Items listed in a dataset:
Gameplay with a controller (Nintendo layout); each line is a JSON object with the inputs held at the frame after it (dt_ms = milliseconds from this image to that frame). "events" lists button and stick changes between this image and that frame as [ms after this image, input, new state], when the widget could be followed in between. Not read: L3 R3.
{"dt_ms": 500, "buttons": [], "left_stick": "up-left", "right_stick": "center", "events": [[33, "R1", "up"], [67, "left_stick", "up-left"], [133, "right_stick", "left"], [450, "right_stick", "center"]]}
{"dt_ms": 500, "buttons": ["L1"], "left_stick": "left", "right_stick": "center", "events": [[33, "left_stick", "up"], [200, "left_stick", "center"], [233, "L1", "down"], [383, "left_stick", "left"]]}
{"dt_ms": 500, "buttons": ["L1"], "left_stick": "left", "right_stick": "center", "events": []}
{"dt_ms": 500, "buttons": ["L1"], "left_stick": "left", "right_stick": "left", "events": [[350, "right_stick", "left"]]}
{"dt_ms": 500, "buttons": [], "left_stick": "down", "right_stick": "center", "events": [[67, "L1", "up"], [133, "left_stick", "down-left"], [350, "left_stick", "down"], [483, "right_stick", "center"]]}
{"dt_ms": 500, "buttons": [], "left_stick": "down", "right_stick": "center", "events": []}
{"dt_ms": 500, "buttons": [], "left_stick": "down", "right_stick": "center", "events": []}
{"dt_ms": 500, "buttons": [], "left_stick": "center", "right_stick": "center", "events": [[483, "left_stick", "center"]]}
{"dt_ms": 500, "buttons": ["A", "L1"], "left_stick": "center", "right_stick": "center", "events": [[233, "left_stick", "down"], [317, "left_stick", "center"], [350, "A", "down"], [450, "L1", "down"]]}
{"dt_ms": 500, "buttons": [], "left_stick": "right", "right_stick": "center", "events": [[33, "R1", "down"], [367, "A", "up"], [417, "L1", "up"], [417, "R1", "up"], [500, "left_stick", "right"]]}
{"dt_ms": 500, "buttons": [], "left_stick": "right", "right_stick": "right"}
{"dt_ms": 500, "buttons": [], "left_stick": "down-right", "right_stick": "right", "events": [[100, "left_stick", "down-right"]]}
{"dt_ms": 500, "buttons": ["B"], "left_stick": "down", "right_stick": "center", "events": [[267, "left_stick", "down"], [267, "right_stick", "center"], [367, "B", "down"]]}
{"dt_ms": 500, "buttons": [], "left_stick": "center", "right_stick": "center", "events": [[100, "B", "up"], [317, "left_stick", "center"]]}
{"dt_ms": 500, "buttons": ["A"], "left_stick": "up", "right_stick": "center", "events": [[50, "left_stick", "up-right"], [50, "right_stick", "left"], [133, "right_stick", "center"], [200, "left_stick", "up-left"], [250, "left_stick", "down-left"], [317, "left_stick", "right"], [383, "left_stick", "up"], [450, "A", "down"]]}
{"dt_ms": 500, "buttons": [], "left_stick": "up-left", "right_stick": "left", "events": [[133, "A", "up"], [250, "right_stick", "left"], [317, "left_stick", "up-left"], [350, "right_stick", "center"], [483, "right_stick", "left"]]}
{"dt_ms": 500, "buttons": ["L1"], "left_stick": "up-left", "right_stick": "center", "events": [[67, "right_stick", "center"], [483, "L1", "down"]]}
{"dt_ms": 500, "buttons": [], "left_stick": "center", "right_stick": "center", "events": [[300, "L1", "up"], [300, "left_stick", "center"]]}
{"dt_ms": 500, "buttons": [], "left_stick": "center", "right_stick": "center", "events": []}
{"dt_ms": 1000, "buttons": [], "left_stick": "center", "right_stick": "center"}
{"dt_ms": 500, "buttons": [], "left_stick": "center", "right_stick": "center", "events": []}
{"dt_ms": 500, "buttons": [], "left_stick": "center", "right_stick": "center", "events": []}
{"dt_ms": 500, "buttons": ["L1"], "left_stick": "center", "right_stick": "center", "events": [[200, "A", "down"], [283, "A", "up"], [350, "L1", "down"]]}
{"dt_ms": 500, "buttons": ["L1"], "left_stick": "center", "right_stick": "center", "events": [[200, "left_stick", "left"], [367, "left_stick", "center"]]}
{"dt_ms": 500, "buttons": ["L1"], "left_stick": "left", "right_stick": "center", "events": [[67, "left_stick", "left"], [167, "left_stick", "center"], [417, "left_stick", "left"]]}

### PROMPT:
Return each entry above exactly, leaving none out.

### FINISHED TASK:
Gameplay with a controller (Nintendo layout); each line is a JSON object with the inputs held at the frame after it (dt_ms = milliseconds from this image to that frame). "events" lists button and stick changes between this image and that frame as [ms after this image, input, new state], when the widget could be followed in between. Not read: L3 R3.
{"dt_ms": 500, "buttons": [], "left_stick": "up-left", "right_stick": "center", "events": [[33, "R1", "up"], [67, "left_stick", "up-left"], [133, "right_stick", "left"], [450, "right_stick", "center"]]}
{"dt_ms": 500, "buttons": ["L1"], "left_stick": "left", "right_stick": "center", "events": [[33, "left_stick", "up"], [200, "left_stick", "center"], [233, "L1", "down"], [383, "left_stick", "left"]]}
{"dt_ms": 500, "buttons": ["L1"], "left_stick": "left", "right_stick": "center", "events": []}
{"dt_ms": 500, "buttons": ["L1"], "left_stick": "left", "right_stick": "left", "events": [[350, "right_stick", "left"]]}
{"dt_ms": 500, "buttons": [], "left_stick": "down", "right_stick": "center", "events": [[67, "L1", "up"], [133, "left_stick", "down-left"], [350, "left_stick", "down"], [483, "right_stick", "center"]]}
{"dt_ms": 500, "buttons": [], "left_stick": "down", "right_stick": "center", "events": []}
{"dt_ms": 500, "buttons": [], "left_stick": "down", "right_stick": "center", "events": []}
{"dt_ms": 500, "buttons": [], "left_stick": "center", "right_stick": "center", "events": [[483, "left_stick", "center"]]}
{"dt_ms": 500, "buttons": ["A", "L1"], "left_stick": "center", "right_stick": "center", "events": [[233, "left_stick", "down"], [317, "left_stick", "center"], [350, "A", "down"], [450, "L1", "down"]]}
{"dt_ms": 500, "buttons": [], "left_stick": "right", "right_stick": "center", "events": [[33, "R1", "down"], [367, "A", "up"], [417, "L1", "up"], [417, "R1", "up"], [500, "left_stick", "right"]]}
{"dt_ms": 500, "buttons": [], "left_stick": "right", "right_stick": "right"}
{"dt_ms": 500, "buttons": [], "left_stick": "down-right", "right_stick": "right", "events": [[100, "left_stick", "down-right"]]}
{"dt_ms": 500, "buttons": ["B"], "left_stick": "down", "right_stick": "center", "events": [[267, "left_stick", "down"], [267, "right_stick", "center"], [367, "B", "down"]]}
{"dt_ms": 500, "buttons": [], "left_stick": "center", "right_stick": "center", "events": [[100, "B", "up"], [317, "left_stick", "center"]]}
{"dt_ms": 500, "buttons": ["A"], "left_stick": "up", "right_stick": "center", "events": [[50, "left_stick", "up-right"], [50, "right_stick", "left"], [133, "right_stick", "center"], [200, "left_stick", "up-left"], [250, "left_stick", "down-left"], [317, "left_stick", "right"], [383, "left_stick", "up"], [450, "A", "down"]]}
{"dt_ms": 500, "buttons": [], "left_stick": "up-left", "right_stick": "left", "events": [[133, "A", "up"], [250, "right_stick", "left"], [317, "left_stick", "up-left"], [350, "right_stick", "center"], [483, "right_stick", "left"]]}
{"dt_ms": 500, "buttons": ["L1"], "left_stick": "up-left", "right_stick": "center", "events": [[67, "right_stick", "center"], [483, "L1", "down"]]}
{"dt_ms": 500, "buttons": [], "left_stick": "center", "right_stick": "center", "events": [[300, "L1", "up"], [300, "left_stick", "center"]]}
{"dt_ms": 500, "buttons": [], "left_stick": "center", "right_stick": "center", "events": []}
{"dt_ms": 1000, "buttons": [], "left_stick": "center", "right_stick": "center"}
{"dt_ms": 500, "buttons": [], "left_stick": "center", "right_stick": "center", "events": []}
{"dt_ms": 500, "buttons": [], "left_stick": "center", "right_stick": "center", "events": []}
{"dt_ms": 500, "buttons": ["L1"], "left_stick": "center", "right_stick": "center", "events": [[200, "A", "down"], [283, "A", "up"], [350, "L1", "down"]]}
{"dt_ms": 500, "buttons": ["L1"], "left_stick": "center", "right_stick": "center", "events": [[200, "left_stick", "left"], [367, "left_stick", "center"]]}
{"dt_ms": 500, "buttons": ["L1"], "left_stick": "left", "right_stick": "center", "events": [[67, "left_stick", "left"], [167, "left_stick", "center"], [417, "left_stick", "left"]]}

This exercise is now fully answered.